Beyond the novelty of the Telemark and the back-to-purity aspects of using much the same equipment as the Rodoy Man, the greatest advantage of ski mountaineering is the fact that so much more exciting terrain is opened for the intrepid skier. No longer is downhill skiing tied to heavily traveled, groomed slopes and long queues in the lift lines. No longer is the Nordic sport confined to tame flat-track touring through gentle woods and farmland. Now the meanest and steepest mountain ground in the West is ski-able. By using the miles of narrow roads and trails that still crisscross every mountain from the days of the gold miners, even a mediocre skier can make his way into the backcountry to places so remote and so beautiful that they seem to be from another planet. Danny Hirsch of Telluride says, "These are the youngest mountains in Colorado, steeper and sharper than most other places. You can get to some really radical places here. Most of the normal touring places are pretty tame, but you can climb to places here where you can see the whole San Juan mountain range. You can see to Utah. And after you admire the view, you can make a run down the mountain that might go for three miles. You might hit some pretty radical drops and some bizarre snow, but it is some kind of an exciting trip."
It also can be dangerous. Hirsch is head of the Telluride volunteer search and rescue group, and no one is more aware of the terrible things that can happen to unwary skiers in the mountains. Already this autumn, before even a fraction of the year's snowfall has accumulated, one man has been killed in an avalanche above Telluride. Another man, an ill-equipped California hiker, is still missing. The victim was an experienced skier from Telluride who touched a normal-looking bit of snow, which suddenly set off a massive slab avalanche above him. While his companion watched helplessly, the man was swept into the slide. Smart ski mountaineers never go into the high backcountry immediately after a storm; they wait instead until the snow has had a chance to settle.
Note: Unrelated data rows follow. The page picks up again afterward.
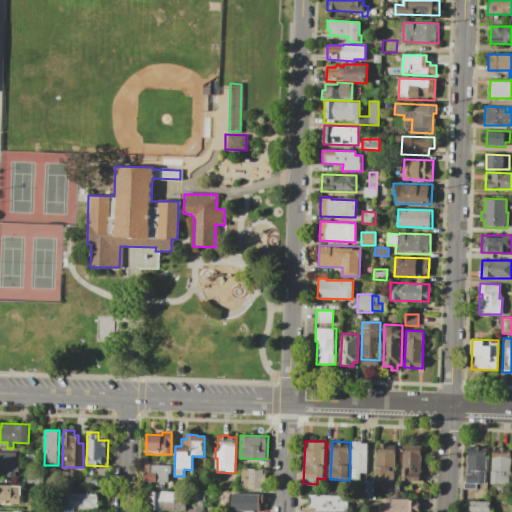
[(353,441),(361,442),(361,443),(370,444),(369,480),(352,479),(353,441)]
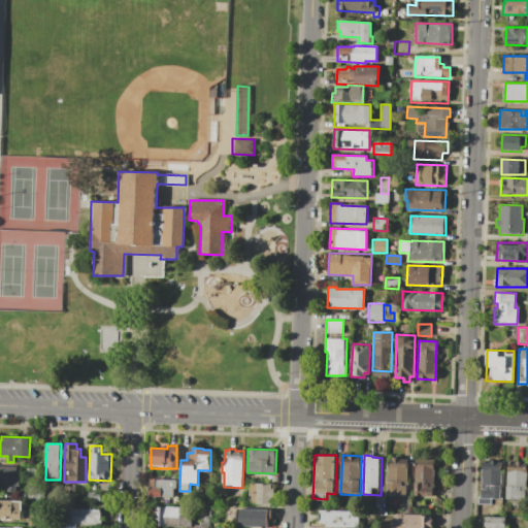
[(390,457),(409,458),(408,495),(389,494),(390,457)]
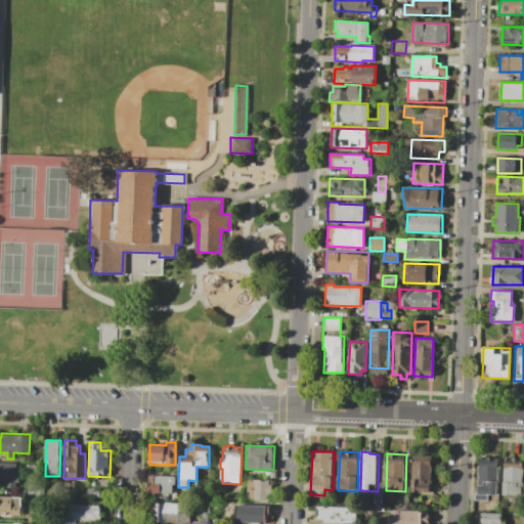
[(497,494),(478,494),(479,463),(481,463),(481,456),(495,456),(494,464),(498,464),(497,494)]
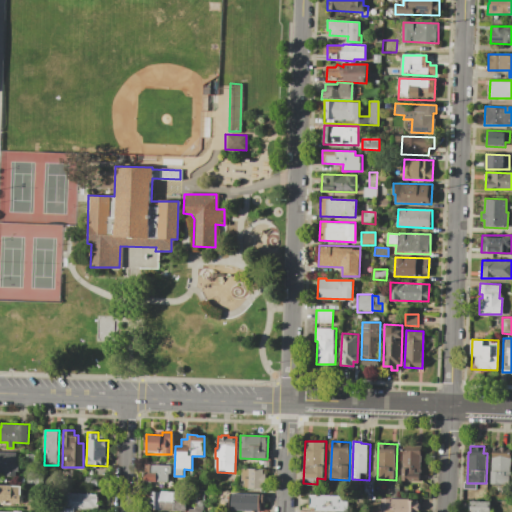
[(494,447),(508,448),(508,454),(511,454),(510,483),(491,483),(492,453),(493,453),(494,447)]
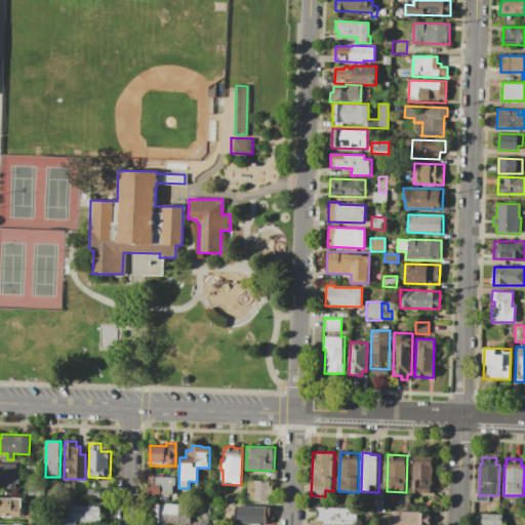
[(413,461),(433,462),(432,493),(412,492),(413,461)]
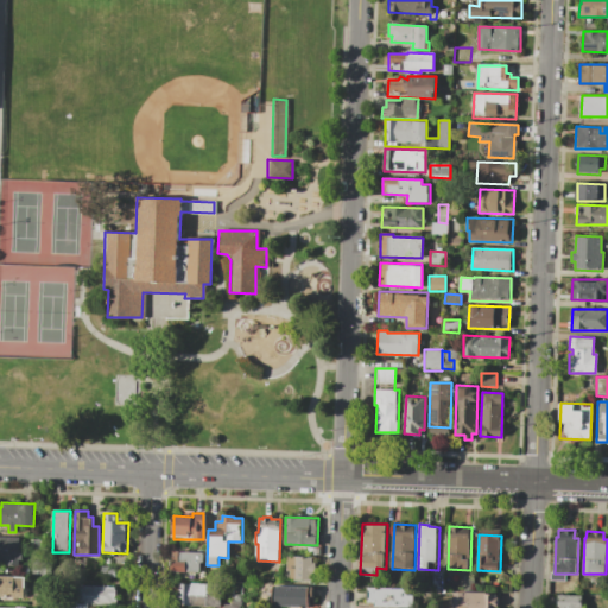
[(0,537),(20,537),(19,545),(24,545),(24,561),(19,561),(19,567),(0,567),(0,537)]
They also carry safety equipment such as the transmitters, the telescoping ski pole and the avalanche cord.
And a smart mountain skier never goes into the bush without a shovel to test for dangerous snow conditions. It is a simple matter to dig a pit in the snow and check the layers to see whether the fall is stable. "You can see pretty much each layer of snow that has fallen," Hirsch says. "What you look for mainly is what we call depth hoar. This is a layer of ice crystals that get to be like a whole layer of ball bearings in the snowfield. They are what make the snow unstable. A whole mountainside can slide if there is a lot of depth hoar in the snowfall."
One cannot exaggerate the dangers of an avalanche. "Even the most experienced climbers get caught," says Hirsch. "You can never be sure you're safe."